The British ClubBangkok
….. a short history
The British Club Bangkok was founded on 23rd April, being Saint George’s Day, 1903 by a small group of British businessmen and diplomatic civil servants, in order to create a social club in the style enjoyed by their peers in the British Empire throughout Asia.
Siam, as Thailand was then known, was a very different place to now and Bangkok was far, far smaller, consisting only of Rattanakosin Island (where the Grand Palace is located) and a sway of development lining both sides of the Chao Phraya river such that places well known today like the Victory Monument, Khlong Toey and Don Muang were just distant rice fields, accessed only by narrow khlongs (canals). Khrung Thep (the abbreviation of the Thai name for Bangkok) had no bridges over the river; only two railway lines - one to Nakhon Ratchasima, and another to Paknam now called Samut Prakan both single track from a station close to present day Hua Lampong; two tram lines which ran from the Grand Palace to Thanon Tok near Bangkok Port and to Hua Lampong; very few actual roads; and no local banks! It did, however, boast two English language newspapers, the Bangkok Times and the Bangkok Daily Mail.
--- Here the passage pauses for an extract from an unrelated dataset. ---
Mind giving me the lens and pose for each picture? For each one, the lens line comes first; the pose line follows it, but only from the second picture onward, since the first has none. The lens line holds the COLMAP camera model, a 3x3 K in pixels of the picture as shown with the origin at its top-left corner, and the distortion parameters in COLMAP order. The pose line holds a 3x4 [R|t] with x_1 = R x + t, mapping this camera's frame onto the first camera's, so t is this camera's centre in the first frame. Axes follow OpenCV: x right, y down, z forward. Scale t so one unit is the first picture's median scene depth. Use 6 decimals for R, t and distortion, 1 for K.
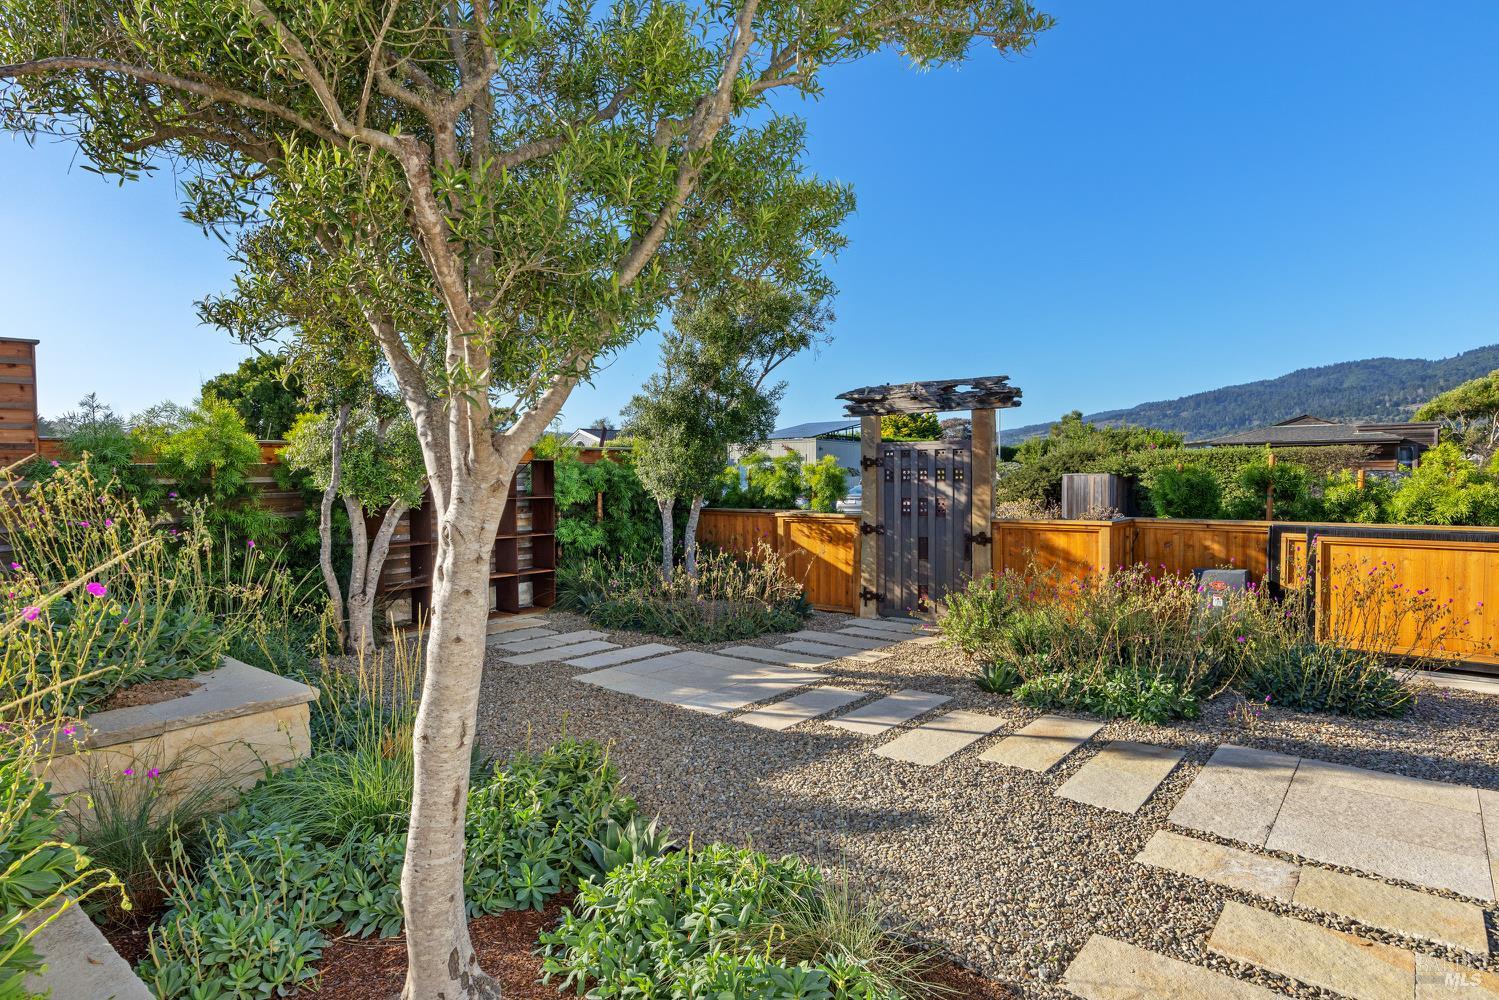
lens RADIAL K [[819.3, 0, 752.4], [0, 819.3, 494.2], [0, 0, 1]] dist [-0.001750, 0.000134]
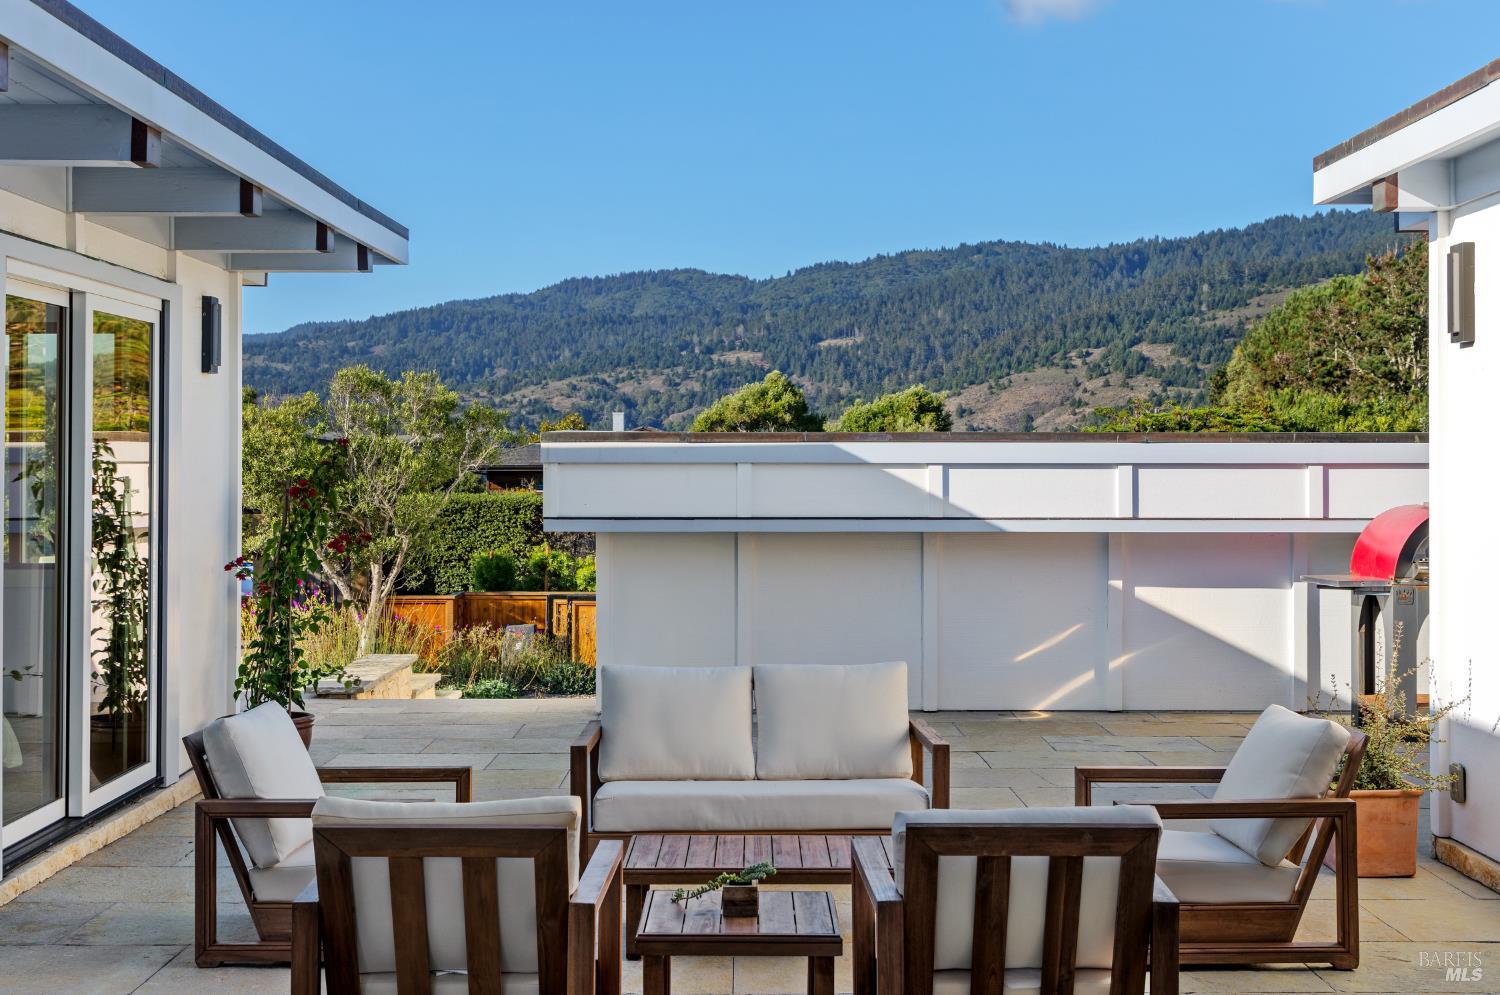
lens RADIAL K [[1792.7, 0, 750.7], [0, 1792.7, 494.2], [0, 0, 1]] dist [0.003698, 0.000000]
pose [[0.771849, -0.003485, 0.635796, -0.728317], [0.008936, 0.999946, -0.005366, -0.077792], [-0.635743, 0.009823, 0.771839, -1.107311]]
The British Empire consulate was on the Chao Phraya river adjacent to the present Portuguese Embassy, and the Siamese currency of the day was the Tical and exchanged at the rate of 13 to £1 Sterling.
The founding fathers, as it was solely a male preserve, were drawn from the British Diplomatic Mission and various companies like The Borneo Company, Louis T. Leonowens, The Anglo-Thai Company and Tilleke & Gibbins, the last of which would play a significant role in the later years of Club history as well. IThe Club was initially set up as a debenture membership and was restricted only to the directors and senior managers of those companies, with other minions only allowed in as guests.
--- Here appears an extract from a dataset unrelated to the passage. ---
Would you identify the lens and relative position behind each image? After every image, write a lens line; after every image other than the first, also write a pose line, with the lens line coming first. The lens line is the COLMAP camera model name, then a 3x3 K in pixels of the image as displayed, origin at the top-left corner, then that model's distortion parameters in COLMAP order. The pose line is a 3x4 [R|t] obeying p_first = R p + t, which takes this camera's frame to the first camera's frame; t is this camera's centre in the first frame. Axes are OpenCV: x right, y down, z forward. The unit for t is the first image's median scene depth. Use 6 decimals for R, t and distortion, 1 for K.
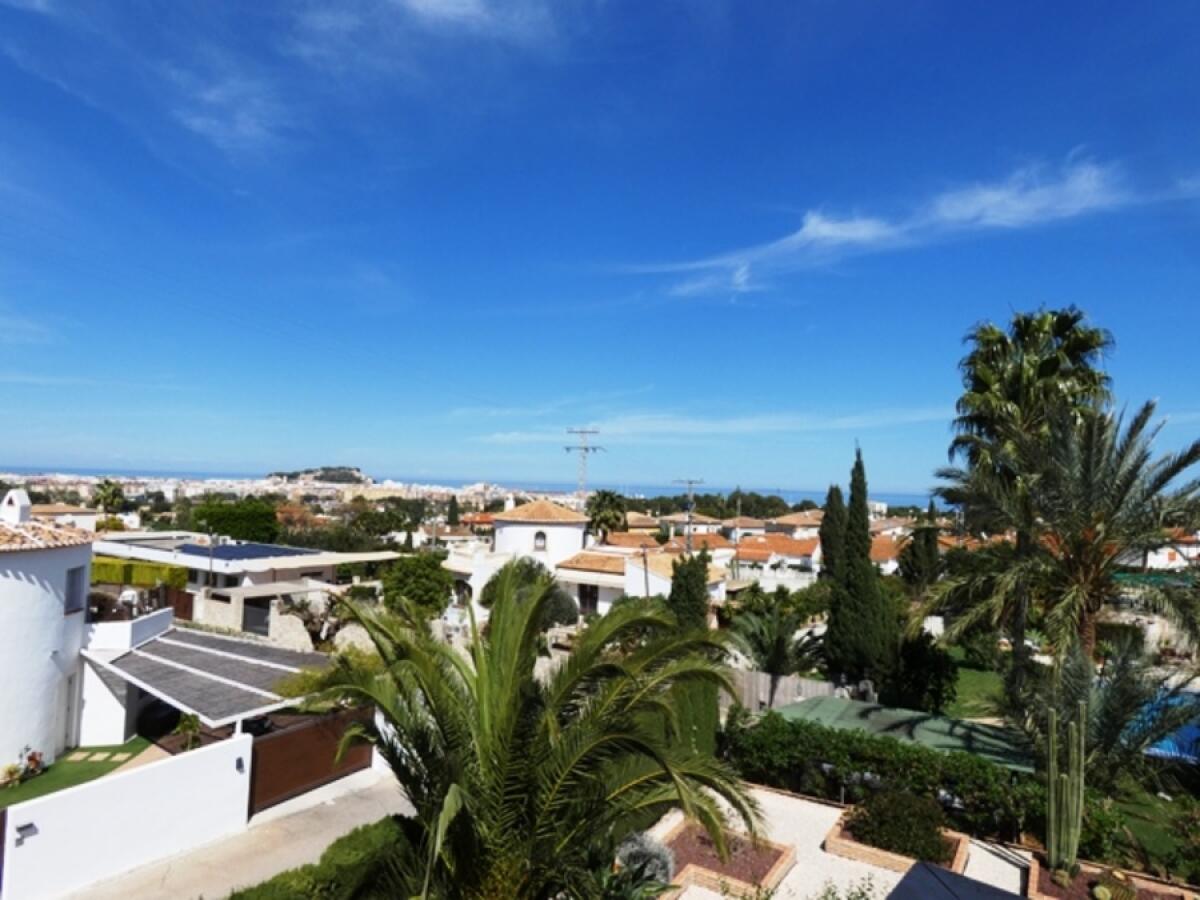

By July of 1903, sufficient funds had been raised to open a ‘clubhouse’. A small wooden house was chosen which was located on Suriwongse Road in the Bangrak amphoe (district) on the ‘edge’ of the city. This road was connected to New Road (Chareon Krung) being the major thoroughfare from the city down to the old Bangkok Port at Bangkholaem. The building had the Danish owned Siam Electricity Company’s Bangkok Lawn Tennis Club on its east side and had a small Khlong (canal) running along it’s west side leading down to Khlong Silom, waterways still being the main mode of transportation in those days.
Membership of The British Club Bangkok grew steadily and by 1908 it stood at around 100. Those members felt the existing premises were too small, thus it was decided to construct a purpose-built clubhouse on what was then the front lawn and the new building, our current clubhouse, was opened in 1910. The old house was demolished and created what is our present front lawn. Pictures of both buildings grace our Reception area.
In 1915 His Majesty King Vajiravudh (Rama VI) graciously donated the land on which the present clubhouse stands. During this decade, the Club continued to prosper and grow and in January 1919 the land area was doubled by the acquisition of the Bangkok Lawn Tennis Club that gave the Club seven tennis courts in front of the clubhouse lawn. This land area (8.75 Rai or 14,000m²) remains roughly the Club’s footprint to this day.
The Club’s growth over the next few decades was mirrored by Bangkok’s own growth as many new roads were built, khlongs were filled in, and the tramway was extended down the side of Khlong Silom outside the back gate of the Club. Khlong Toey was now a busy market area, as was Pratunam. Don Muang became an airfield in 1926 and Bangkok officially became a Changwat (province). Our land was also graced by the opening in 1922 of the Neilson-Hays Library a short distance from us along Suriwongse Road with whom we now share a common back gate. In 1926 the British Empire Embassy also took up new premises along Wireless Road.
The height of Club life was Saturday lunchtime, it being a half-day, when the directors of the various companies all took up their own seats in ‘The Bar’ and woe betide anyone who sat in their seats! A monthly Cinema Club was set up, but food was limited to sandwiches and biscuits as the Club was still without kitchens. The British Club Bangkok was the social hub of British interests in Siam for nearly forty years.
However, British interests in Siam and thus those of the Club were cut short in December 1941 when the Japanese invaded Siam and The British Club Bangkok ceased operation until 1946. The Club was turned into an Officer’s mess and those members who had been unable to escape were interned in one of a number of camps set up in and around Bangkok. Although British and US bombers did bomb Bangkok, there was no report of the Club ever being hit, however the departing Japanese Army in 1945 did excessive damage to the fabric of the property. The Club was lucky in one aspect; its two land deeds (chanotes) were mortgaged to the Hong Kong and Shanghai Bank and thus survived the war, enabling the Club to eventually claim back the property afterwards.